Qualifying for a low interest rate is dependent on your credit score, debt-to-income ratio and payment history. Your credit score indicates your creditworthiness and the likelihood you will repay a debt, while a debt-to-income ratio compares monthly debts and payments to pre-tax monthly income. You can calculate your individual debt-to-income ratio using the following equation:
DTI = Total Monthly Debt Payments / Gross Monthly Income
The bottom line is, borrowers with a higher credit score and a lower debt-to-income ratio have a greater chance of qualifying for a home equity loan with a low interest rate.
What will I be required to provide?
Similar to applying for a mortgage, you will be required to provide all necessary documents in order to qualify for a home equity loan. You are also responsible for all closing costs, though you may have the option to roll some costs into your loan amount.
The documentation you are required to provide include:
- E-sign loan disclosures
- Income documentation to support stated income
- W2 Wage Earners: W2s and pay stubs
- Self Employed: 2 years tax returns (business/personal or both)
- Retired: proper award letters, 1099s and/or bank statements, etc.

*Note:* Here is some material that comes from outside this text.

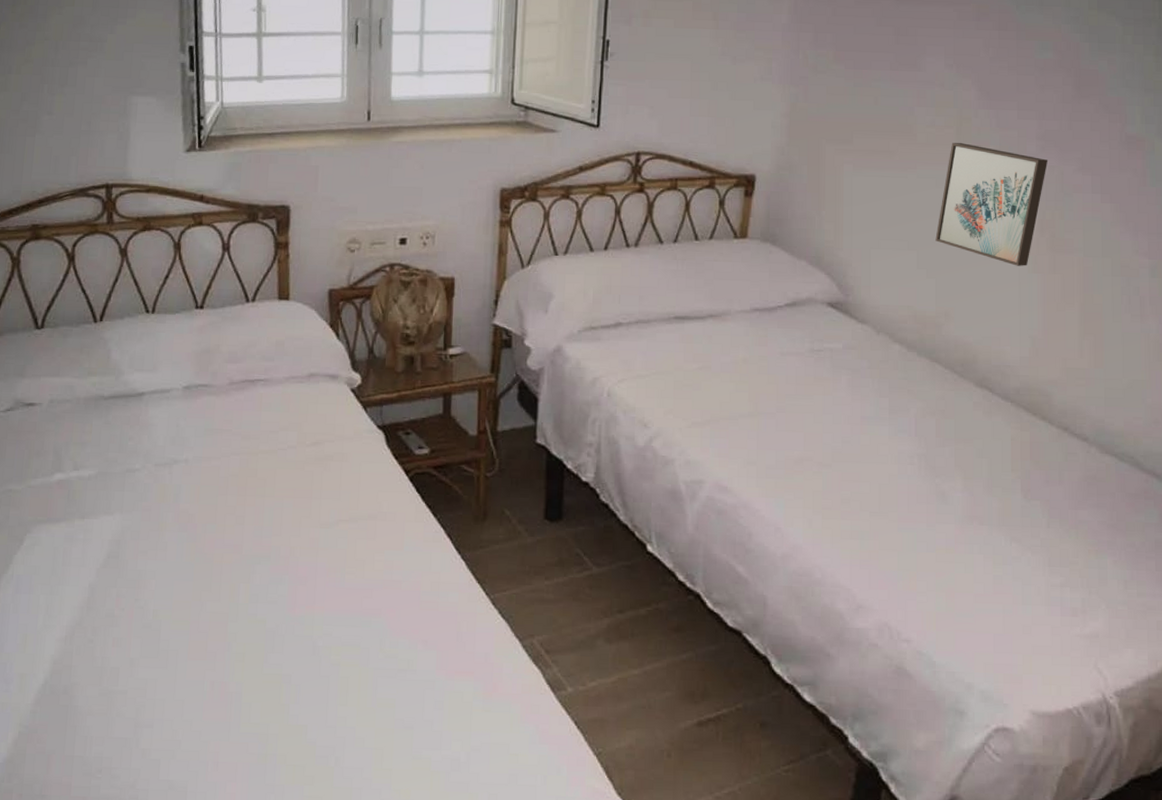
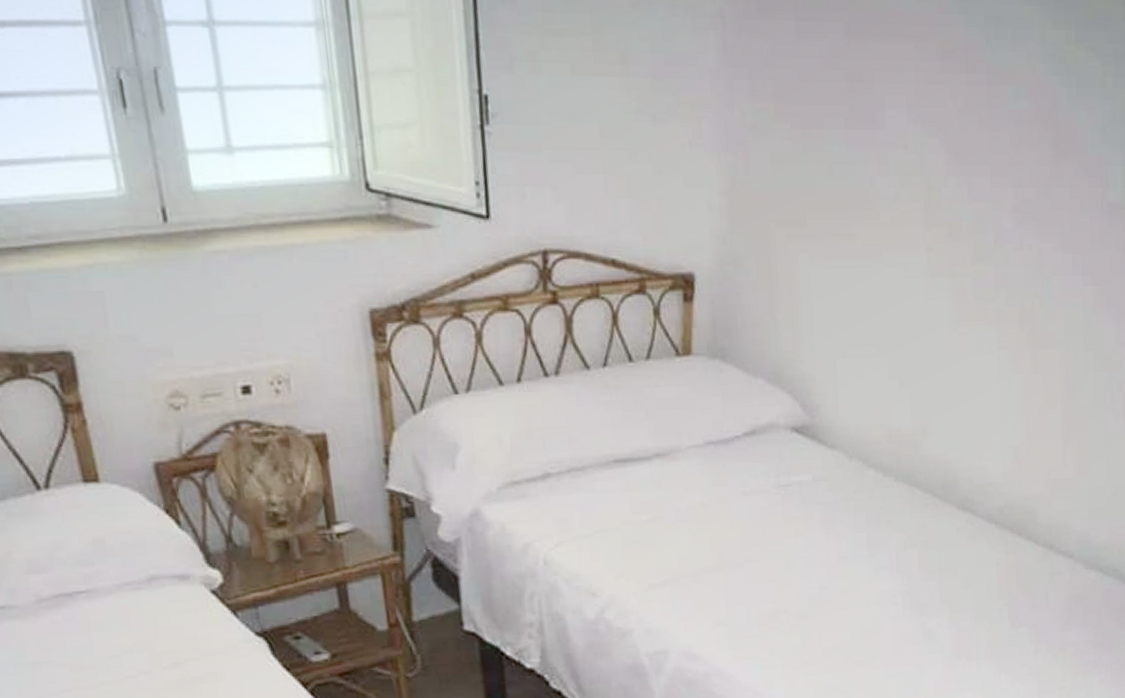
wall art: present [935,143,1047,266] -> none [907,220,1025,367]

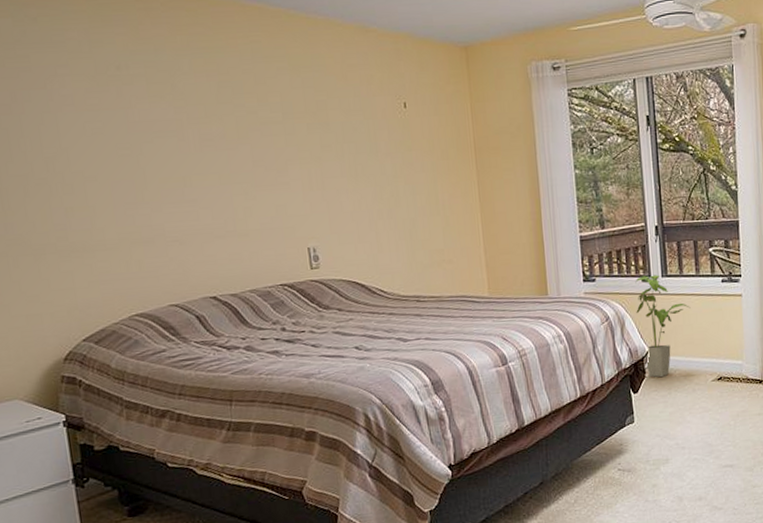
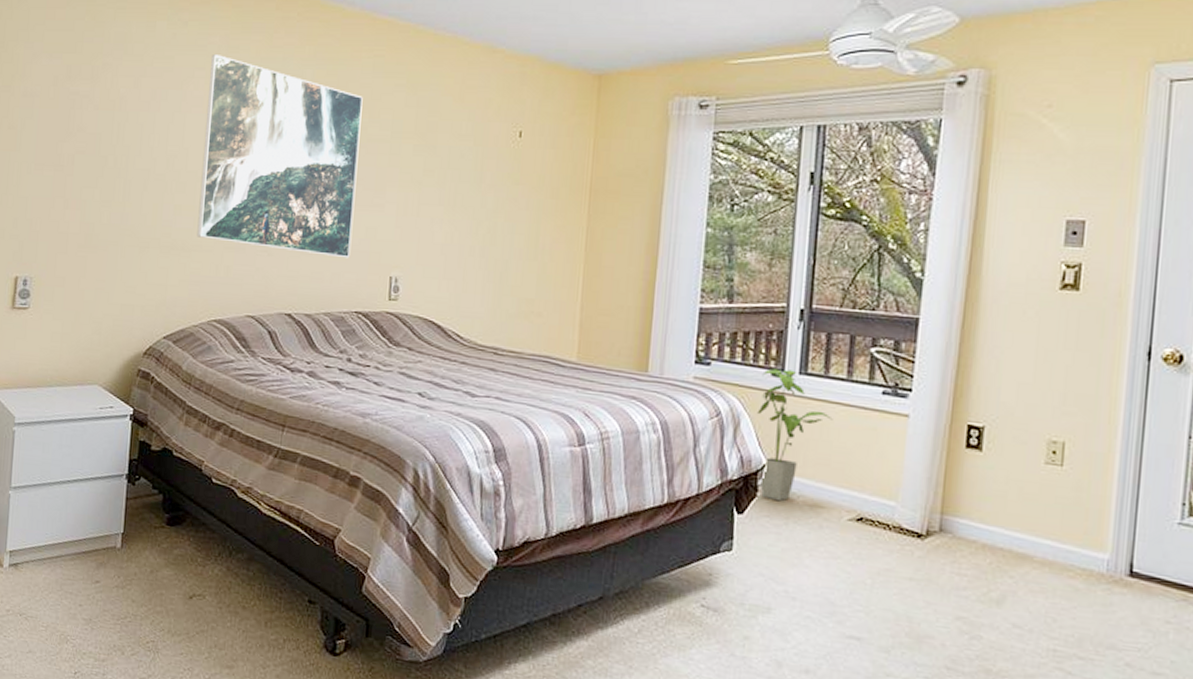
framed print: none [73,50,265,237] -> present [197,55,363,259]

- Similar to when you applied for your original mortgage, you will be required to provide all of the necessary documents to prove your borrowing worthiness and you will be responsible for closing costs, though you may have the option to roll some costs into your loan amount.
Some of the documentation required may include:
- Pay stubs
- Tax returns and W-2′s and/or 1099′s
- A credit report
- Bank statements
Do I know how much I need to borrow?
If you need a specific amount right away and don’t want to risk overspending, a home equity loan can be a reliable solution that is also relatively easy to budget for — the fixed payment plan will help ensure that you know exactly how much you will owe towards the loan every month until it’s fully settled.
Will the loan help me build more equity or save money in other areas?
It’s worth noting that if you’re using a home equity loan to pay for home improvements, you may not only be further increasing the value of your home (and building more equity), but you’ll also have the opportunity to deduct the home equity loan interest from your taxes.
What if I decide to sell my property before I settle the loan?
Keep in mind that if you sell your home before fully paying off the home equity loan, the proceeds from the sale might not be enough to settle both the original mortgage and the remainder of the home equity loan. In this case, you could end up in a difficult situation, having to find another income source to settle the loan.
Is Home Equity Loan Interest Tax Deductible?
Home equity loan interest may be tax deductible, provided that your total mortgage debt is $750,000 or less, you itemize your deductions, and you apply the loan towards substantial home improvements.
Consult a tax adviser for further information regarding the deductibility of mortgage interest and charges.